Please copy out the passage on Judge Powell's response to the ACLU report word for word.

| Reading text |
□ □ □ □

The city court is already utilizing juvenile and adult diversion programs for first-time offenders, programs that have been in place since January and February of this year, as well as a supervised probation program through RMOMS as an alternative to jail for offenders with multiple cases, “put into place before any complaints were registered with the city by ACLU,” Powell noted. The ACLU did not take these and other changes into consideration in its report, he added.

Judge Powell said he had spent a quarter during college in an internship with the ACLU office in Denver when Jim Joyce was the director, and he did not believe Joyce would have allowed a report like this to be issued.

“That man was a man of character and someone I always felt very proud to know,” Powell said.

“We live in an age of spin,” Powell said.

He added that one of the individuals featured in the ACLU report was in his courtroom on Wednesday, and the person told one of Judge Powell’s clerks, who relayed the message to him, that ACLU “twisted my words.” The defendant told the clerk, “That man may have saved my life. He’s a good man.”

□ □ □ □

| Information given |

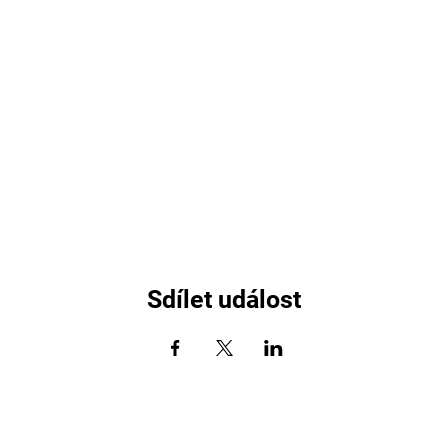
Sdílet událost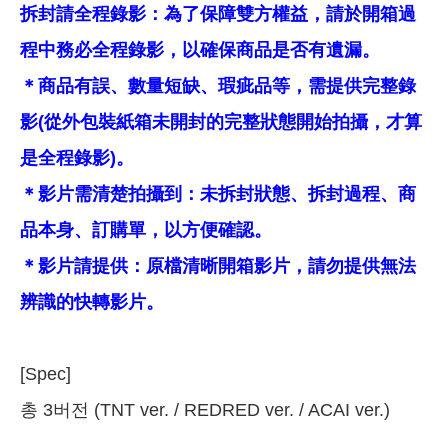
拆封請全程錄影：為了保障雙方權益，請於開箱過
程中務必全程錄影，以確保商品是否有遺漏。
＊商品有誤、數量短缺、瑕疵品等，需提供完整錄
影(從外包裝紙箱未開封的完整狀態開始拍攝，才算
是全程錄影)。
＊影片需清楚拍攝到：未拆封狀態、拆封過程、商
品本身、訂購單，以方便確認。
＊影片請提供：原檔清晰開箱影片，請勿提供無法
辨識的快轉影片。
[Spec]
총 3버전 (TNT ver. / REDRED ver. / ACAI ver.)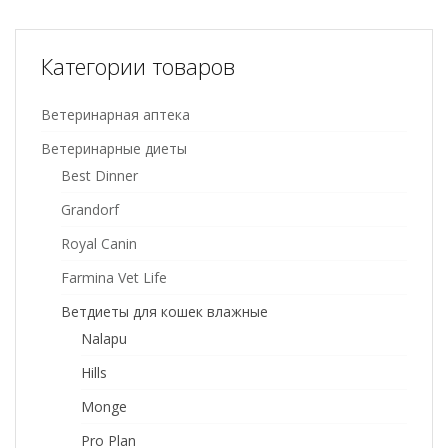
Категории товаров
Ветеринарная аптека
Ветеринарные диеты
Best Dinner
Grandorf
Royal Canin
Farmina Vet Life
Ветдиеты для кошек влажные
Nalapu
Hills
Monge
Pro Plan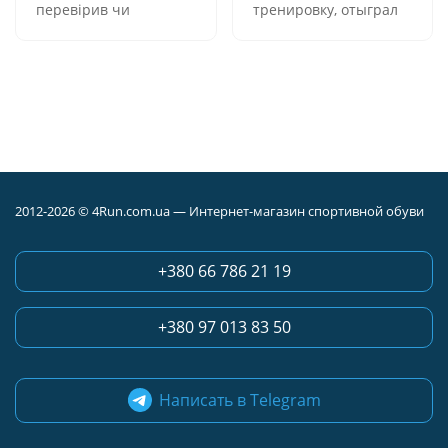
перевірив чи
тренировку, отыграл
правильно підібраний
на 100% падения и
розмір. Була повна
выпады на ура! не
передоплата, все
чувствуются даже
прийшло через пару
неаккуратные
днів в оригінальній
падения после
упаковці на Нову
воздушных
пошту. Однозначно
схватоксхваток. Кроме
рекомендую! Товар
того очень хоошо
вартує витрачених
резинки удерживают
2012-2026 © 4Run.com.ua — Интернет-магазин спортивной обуви
коштів.
проблемные колени.
Из минусов
тотренировки
+380 66 786 21 19
наколенников после
тренировки.
+380 97 013 83 50
Написать в Telegram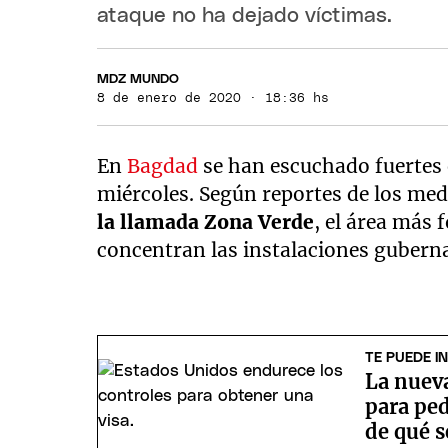
ataque no ha dejado víctimas.
MDZ MUNDO
8 de enero de 2020 · 18:36 hs
En
Bagdad
se han escuchado fuertes 
miércoles. Según reportes de los med
la llamada Zona Verde
, el área más f
concentran las instalaciones gubern
TE PUEDE I
La nuev
para ped
de qué s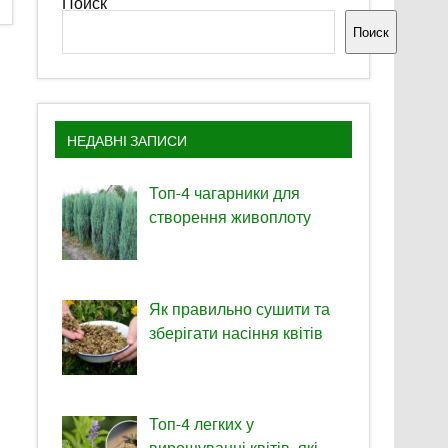
Поиск
Поиск
НЕДАВНІ ЗАПИСИ
Топ-4 чагарники для
створення живоплоту
Як правильно сушити та
зберігати насіння квітів
Топ-4 легких у
вирощуванні квітів, які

□ □ □ □

| Expected answer |
The city court is already utilizing juvenile and adult diversion programs for first-time offenders, programs that have been in place since January and February of this year, as well as a supervised probation program through RMOMS as an alternative to jail for offenders with multiple cases, “put into place before any complaints were registered with the city by ACLU,” Powell noted. The ACLU did not take these and other changes into consideration in its report, he added.

Judge Powell said he had spent a quarter during college in an internship with the ACLU office in Denver when Jim Joyce was the director, and he did not believe Joyce would have allowed a report like this to be issued.

“That man was a man of character and someone I always felt very proud to know,” Powell said.

“We live in an age of spin,” Powell said.

He added that one of the individuals featured in the ACLU report was in his courtroom on Wednesday, and the person told one of Judge Powell’s clerks, who relayed the message to him, that ACLU “twisted my words.” The defendant told the clerk, “That man may have saved my life. He’s a good man.”